With ALD being a leading cause of reversible morbidity and mortality, significant advances in the understanding of disease pathology have been made. Both direct and indirect biomarkers have the possibility of significantly altering the management of alcohol-induced liver injury. Direct biomarkers are related to alcohol metabolism and have a higher correlation with ALD than indirect biomarkers. Indirect biomarkers can also be elevated by multiple intestinal disorders that would result in false positive cases. While both direct and indirect have an established correlation with ALD, the clinical significance has yet to be established. AST and ALT, which are the primary markers of liver inflammation, are highly unspecific of cause and vary depending on the stage of cirrhosis. The addition of hepatocyte death and inflammatory biomarkers may provide greater insight into inflammation severity and can help in the diagnostic and prognostic aspects of patient management. The direction of AH management will eventually involve the use of these biomarkers.

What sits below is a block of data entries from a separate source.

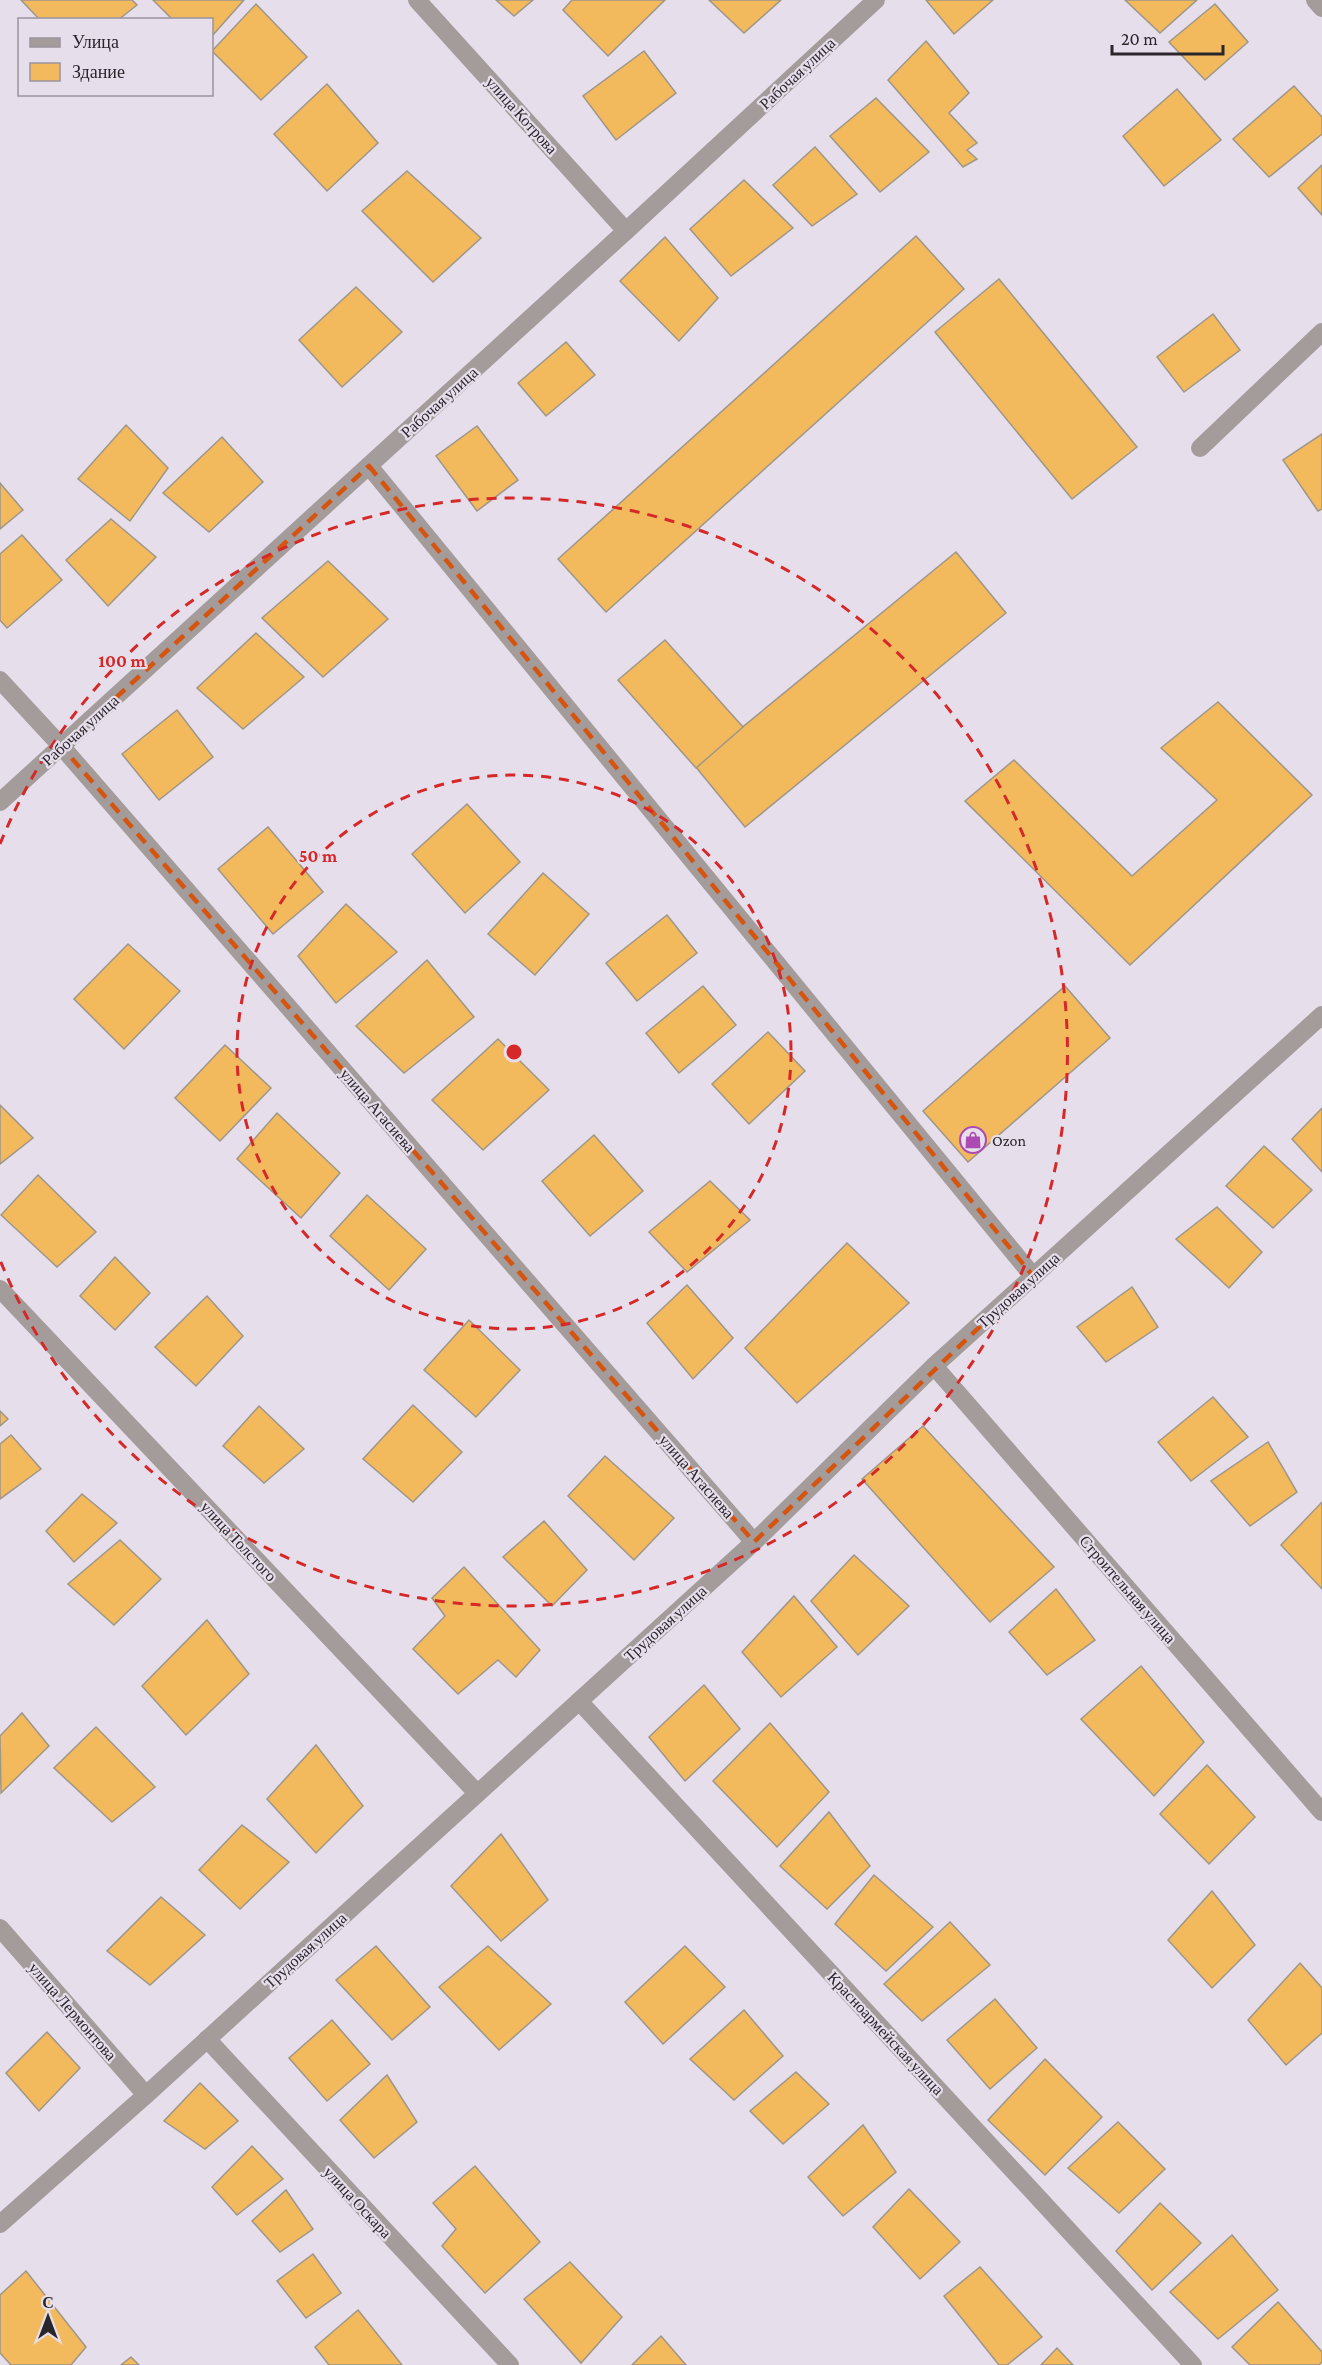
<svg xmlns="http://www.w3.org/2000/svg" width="1322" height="2365" font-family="'Crimson Pro',serif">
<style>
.building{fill:#f3b95d;stroke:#9f968a;stroke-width:1.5}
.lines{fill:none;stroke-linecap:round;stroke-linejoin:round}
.minor{stroke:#a49c9b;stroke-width:18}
.marked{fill:none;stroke:#d5540f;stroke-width:4.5;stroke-dasharray:12 8;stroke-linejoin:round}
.ring{fill:none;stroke:#d62828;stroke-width:3;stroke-dasharray:10 8}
.labels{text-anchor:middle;stroke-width:4.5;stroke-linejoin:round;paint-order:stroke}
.street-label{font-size:16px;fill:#2a262b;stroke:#e6deeb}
.poi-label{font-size:16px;fill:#2a262b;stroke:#e6deeb;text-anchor:start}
.centre{fill:#d62828;stroke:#e6deeb;stroke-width:3}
.ring-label{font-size:18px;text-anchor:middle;font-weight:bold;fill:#d62828;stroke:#e6deeb;stroke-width:4.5;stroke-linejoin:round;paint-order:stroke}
</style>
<rect width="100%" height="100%" fill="#e6deeb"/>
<g class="building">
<path d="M21 0H132L137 5 118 20H40Z"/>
<path d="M153 0H244L212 36V20H173Z"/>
<path d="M496 0H533L514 16Z"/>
<path d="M572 0H665L608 56 563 10Z"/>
<path d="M709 0H781L744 33Z"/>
<path d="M926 0H993L954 34Z"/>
<path d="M1125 0H1197L1160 33Z"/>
<path d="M256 4 307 57 261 100 212 51Z"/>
<path d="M1215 4 1248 42 1205 80 1169 42Z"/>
<path d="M926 41 969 93 949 113 977 143 967 150 977 159 963 167 888 80Z"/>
<path d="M644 51 676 93 616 140 583 96Z"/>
<path d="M327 84 378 143 327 191 274 134Z"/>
<path d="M1294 86 1322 117V134L1269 177 1233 139Z"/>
<path d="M1177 89 1221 140 1164 186 1123 136Z"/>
<path d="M876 98 929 152 880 192 830 136Z"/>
<path d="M815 147 857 194 812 226 773 185Z"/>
<path d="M1322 165V215L1298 188Z"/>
<path d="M407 171 481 238 433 282 362 211Z"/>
<path d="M744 180 793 228 731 276 690 229Z"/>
<path d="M916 236 964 289 606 612 558 559Z"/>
<path d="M665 237 718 298 679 341 620 281Z"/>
<path d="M999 279 1137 447 1072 499 935 332Z"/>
<path d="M356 287 402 332 342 387 299 340Z"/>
<path d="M1213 314 1240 350 1184 392 1157 357Z"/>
<path d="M566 342 595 375 546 416 518 383Z"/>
<path d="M126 425 168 468 130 521 78 479Z"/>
<path d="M477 426 518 480 477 511 436 456Z"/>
<path d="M1322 434V509L1318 511 1283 460Z"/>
<path d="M222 437 263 482 209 532 163 493Z"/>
<path d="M0 483 23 510 0 529Z"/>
<path d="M111 519 156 557 108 606 66 560Z"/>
<path d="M22 535 62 580 7 628 0 620V554Z"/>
<path d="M956 552 1006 613 745 827 695 766Z"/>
<path d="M328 561 388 619 323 677 262 618Z"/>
<path d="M256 633 304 677 243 729 197 688Z"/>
<path d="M665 640 743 727 696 768 618 680Z"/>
<path d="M1218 702 1312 795 1130 965 965 801 1014 760 1132 876 1217 800 1161 748Z"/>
<path d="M177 710 213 757 159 800 122 754Z"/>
<path d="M467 804 520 862 465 913 412 854Z"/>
<path d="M268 827 323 892 273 934 218 869Z"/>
<path d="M543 873 589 914 535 975 488 934Z"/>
<path d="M346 904 397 952 336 1003 298 956Z"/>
<path d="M667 915 697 953 637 1001 606 963Z"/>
<path d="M128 944 180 991 124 1049 74 999Z"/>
<path d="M427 960 474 1017 404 1073 356 1026Z"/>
<path d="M703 986 736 1025 679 1073 646 1033Z"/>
<path d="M1065 986 1110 1038 968 1162 923 1111Z"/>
<path d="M768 1032 805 1071 749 1124 712 1084Z"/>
<path d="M498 1039 549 1090 483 1150 432 1100Z"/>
<path d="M225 1045 271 1088 220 1141 175 1098Z"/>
<path d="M0 1105 33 1138 0 1164Z"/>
<path d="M1322 1108V1172L1292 1139Z"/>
<path d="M277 1113 340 1173 301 1218 237 1159Z"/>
<path d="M594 1135 643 1191 590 1236 542 1181Z"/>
<path d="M1264 1146 1312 1190 1273 1228 1226 1186Z"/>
<path d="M38 1175 96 1232 57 1267 1 1215Z"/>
<path d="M710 1181 750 1220 687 1272 649 1232Z"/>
<path d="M367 1195 426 1249 389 1290 330 1236Z"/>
<path d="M1217 1207 1262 1252 1229 1288 1176 1239Z"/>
<path d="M847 1243 909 1303 797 1403 745 1348Z"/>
<path d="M115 1257 150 1293 115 1330 80 1296Z"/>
<path d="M687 1285 733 1338 693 1379 647 1323Z"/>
<path d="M1132 1287 1158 1327 1106 1362 1077 1327Z"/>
<path d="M207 1296 243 1336 196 1386 155 1347Z"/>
<path d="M469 1320 520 1370 476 1417 424 1370Z"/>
<path d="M1213 1397 1248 1437 1191 1481 1158 1442Z"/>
<path d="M413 1405 462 1452 413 1502 363 1459Z"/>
<path d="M259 1406 304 1449 264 1483 223 1446Z"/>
<path d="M0 1411 8 1419 0 1426Z"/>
<path d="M923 1426 1054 1567 990 1622 862 1479Z"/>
<path d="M11 1435 41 1469 0 1499V1444Z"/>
<path d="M1268 1442 1297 1492 1250 1526 1211 1481Z"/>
<path d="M605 1456 674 1518 634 1560 568 1496Z"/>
<path d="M82 1494 117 1523 74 1562 46 1531Z"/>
<path d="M1322 1502V1589L1281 1545Z"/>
<path d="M544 1521 587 1570 552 1606 503 1557Z"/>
<path d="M120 1540 161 1579 114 1625 68 1584Z"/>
<path d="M854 1555 909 1606 858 1655 811 1601Z"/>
<path d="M464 1567 540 1650 516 1677 498 1660 458 1694 413 1649 445 1616 432 1598Z"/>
<path d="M1056 1589 1095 1640 1047 1675 1009 1632Z"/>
<path d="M794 1596 837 1647 781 1697 742 1652Z"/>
<path d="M207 1620 249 1674 186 1735 142 1686Z"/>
<path d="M1141 1666 1204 1742 1154 1796 1081 1719Z"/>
<path d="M704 1685 740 1729 685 1781 649 1737Z"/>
<path d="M22 1713 49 1746 1 1793 0 1736Z"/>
<path d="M770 1723 829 1792 777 1847 713 1781Z"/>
<path d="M96 1727 155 1787 112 1822 54 1768Z"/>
<path d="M316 1745 363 1806 316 1853 267 1799Z"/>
<path d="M1207 1765 1255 1817 1209 1864 1160 1814Z"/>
<path d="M829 1812 870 1866 827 1909 780 1866Z"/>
<path d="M242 1825 289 1862 240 1909 199 1870Z"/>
<path d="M501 1834 548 1900 501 1941 451 1886Z"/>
<path d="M874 1875 933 1927 886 1971 835 1924Z"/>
<path d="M1212 1891 1255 1945 1212 1988 1168 1940Z"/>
<path d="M161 1897 205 1935 150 1985 107 1951Z"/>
<path d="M950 1922 990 1965 922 2021 884 1984Z"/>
<path d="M376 1946 430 2007 392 2040 336 1980Z"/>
<path d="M488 1946 551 2004 499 2050 439 1987Z"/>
<path d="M685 1946 725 1987 663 2044 625 2002Z"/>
<path d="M1300 1963 1322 1988V2033L1286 2065 1248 2020Z"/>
<path d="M995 1999 1037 2048 990 2089 947 2040Z"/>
<path d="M744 2010 783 2056 734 2100 690 2059Z"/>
<path d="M332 2020 370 2064 327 2101 289 2058Z"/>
<path d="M47 2032 80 2068 39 2111 6 2073Z"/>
<path d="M1045 2059 1102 2117 1045 2175 988 2120Z"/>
<path d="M796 2072 829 2104 783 2144 750 2111Z"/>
<path d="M387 2075 417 2122 374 2158 340 2120Z"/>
<path d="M200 2083 238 2121 205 2149 164 2121Z"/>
<path d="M1118 2122 1165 2169 1119 2213 1068 2168Z"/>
<path d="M863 2125 896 2172 843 2216 808 2177Z"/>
<path d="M252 2146 283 2179 237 2215 212 2187Z"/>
<path d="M475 2166 540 2242 485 2293 442 2246 456 2229 433 2203Z"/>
<path d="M909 2189 960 2242 920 2279 873 2227Z"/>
<path d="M286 2190 313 2229 280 2252 252 2221Z"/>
<path d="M1160 2203 1201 2243 1152 2290 1116 2251Z"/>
<path d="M1232 2235 1278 2290 1218 2339 1170 2292Z"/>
<path d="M313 2254 341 2293 306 2318 277 2281Z"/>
<path d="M570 2262 622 2317 581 2363 524 2299Z"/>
<path d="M980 2267 1042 2337 1007 2365H999L944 2296Z"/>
<path d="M26 2271 86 2347 71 2365H11L0 2353V2295Z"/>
<path d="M1278 2302 1322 2352V2362L1319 2365H1250L1232 2347Z"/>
<path d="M358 2310 402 2365H329L315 2347Z"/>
<path d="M661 2336 686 2365H632Z"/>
<path d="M1057 2348 1073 2365H1041Z"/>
<path d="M131 2357 139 2365H121Z"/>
</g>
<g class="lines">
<g class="minor">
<path d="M417 0 626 231"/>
<path d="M1315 0 1322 8"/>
<path d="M1200 448 1322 332"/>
<path d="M369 466 1033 1276"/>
<path d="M0 680 62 747 754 1542"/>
<path d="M0 802 626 231 876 0"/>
<path d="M0 1289 477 1793"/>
<path d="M934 1366 1322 1812"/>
<path d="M579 1701 1193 2365"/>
<path d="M0 1928 146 2095"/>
<path d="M207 2039 510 2365"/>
<path d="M0 2224 146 2095 754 1542 934 1366 1322 1015"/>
</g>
</g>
<path class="marked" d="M369 466 1033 1276 754 1542 62 747Z"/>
<g class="ring">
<circle cx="514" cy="1052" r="277"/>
<path d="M0 844A554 554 0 1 1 0 1260"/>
</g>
<defs>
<symbol id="shop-ring" viewBox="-11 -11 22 22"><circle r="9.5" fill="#e6deeb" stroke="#ac4bb3" stroke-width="1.5"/><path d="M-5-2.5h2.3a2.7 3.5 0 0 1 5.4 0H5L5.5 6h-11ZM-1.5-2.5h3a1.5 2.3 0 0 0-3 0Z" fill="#ac4bb3"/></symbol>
</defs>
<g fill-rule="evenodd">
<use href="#shop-ring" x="958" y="1125" width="30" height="30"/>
</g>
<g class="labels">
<g class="street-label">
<text transform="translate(797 73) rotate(-43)" y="6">Рабочая улица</text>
<text transform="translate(522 115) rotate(48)" y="6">улица Котрова</text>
<text transform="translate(439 402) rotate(-42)" y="6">Рабочая улица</text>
<text transform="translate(80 730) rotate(-42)" y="6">Рабочая улица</text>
<text transform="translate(378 1110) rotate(49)" y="6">улица Агасиева</text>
<text transform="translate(1018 1290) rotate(-42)" y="6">Трудовая улица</text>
<text transform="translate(697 1476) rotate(49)" y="6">улица Агасиева</text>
<text transform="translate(239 1541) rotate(47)" y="6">улица Толстого</text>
<text transform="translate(1128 1589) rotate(49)" y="6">Строительная улица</text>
<text transform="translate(665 1623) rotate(-42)" y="6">Трудовая улица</text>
<text transform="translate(305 1950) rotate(-42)" y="6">Трудовая улица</text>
<text transform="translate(73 2011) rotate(49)" y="6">улица Лермонтова</text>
<text transform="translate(886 2033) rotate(47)" y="6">Красноармейская улица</text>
<text transform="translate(358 2202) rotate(47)" y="6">улица Оскара</text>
</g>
<g class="poi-label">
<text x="992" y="1146">Ozon</text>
</g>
</g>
<circle cx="514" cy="1052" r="9" class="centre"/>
<g class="ring-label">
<text x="122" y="667">100 m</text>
<text x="318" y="862">50 m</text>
</g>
<rect x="18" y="18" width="195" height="78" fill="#e6deeb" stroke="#9b949e" stroke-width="1.5"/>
<rect x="30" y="38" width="30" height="9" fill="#a49c9b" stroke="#9b949e" stroke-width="1.5"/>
<text x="72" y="48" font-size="18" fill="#2a262b">Улица</text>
<rect x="30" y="63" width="30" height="18" fill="#f3b95d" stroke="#9b949e" stroke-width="1.5"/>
<text x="72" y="78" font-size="18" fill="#2a262b">Здание</text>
<g transform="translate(48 2317)" stroke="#e6deeb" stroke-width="4.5" paint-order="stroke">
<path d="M0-4.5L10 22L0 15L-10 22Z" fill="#2a262b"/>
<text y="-9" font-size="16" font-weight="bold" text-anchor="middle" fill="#2a262b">С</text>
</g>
<path d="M1112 45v9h111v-9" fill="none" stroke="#2a262b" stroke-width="3"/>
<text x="1121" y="45" font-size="18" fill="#2a262b" stroke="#e6deeb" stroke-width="4.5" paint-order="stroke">20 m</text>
</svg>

Research has been aggressively pursued on the management of ALD. Multiple available therapeutic options have not shown higher efficacy, and there are fewer viable therapeutic agents that are still under investigation. Abstinence from alcohol, nutritional support, limited pharmacological options like corticosteroids and liver transplantation are the currently approved management strategies available for treating ALD. More clinical and preclinical studies are needed to investigate the emerging noninvasive biomarkers, such as hepatocyte death markers, proinflammatory cytokine inhibitors and derivations of the fecal microbiota transplant.